EXERCISE:
Retype each line of the material below word for word; pictures stay out.
*** AVAILABLE DATA ***
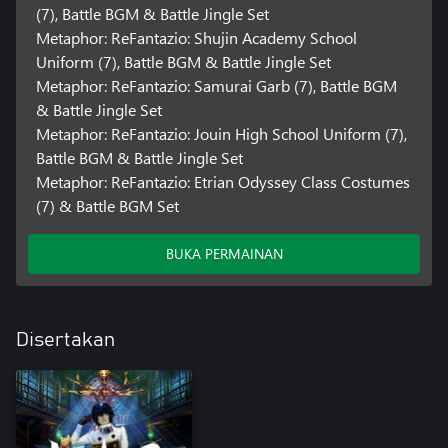
(7), Battle BGM & Battle Jingle Set
Metaphor: ReFantazio: Shujin Academy School
Uniform (7), Battle BGM & Battle Jingle Set
Metaphor: ReFantazio: Samurai Garb (7), Battle BGM
& Battle Jingle Set
Metaphor: ReFantazio: Jouin High School Uniform (7),
Battle BGM & Battle Jingle Set
Metaphor: ReFantazio: Etrian Odyssey Class Costumes
(7) & Battle BGM Set
BUKA PERMAINAN
Disertakan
*** End of AVAILABLE DATA ***
EXPECTED ANSWER:
(7), Battle BGM & Battle Jingle Set
Metaphor: ReFantazio: Shujin Academy School
Uniform (7), Battle BGM & Battle Jingle Set
Metaphor: ReFantazio: Samurai Garb (7), Battle BGM
& Battle Jingle Set
Metaphor: ReFantazio: Jouin High School Uniform (7),
Battle BGM & Battle Jingle Set
Metaphor: ReFantazio: Etrian Odyssey Class Costumes
(7) & Battle BGM Set
BUKA PERMAINAN
Disertakan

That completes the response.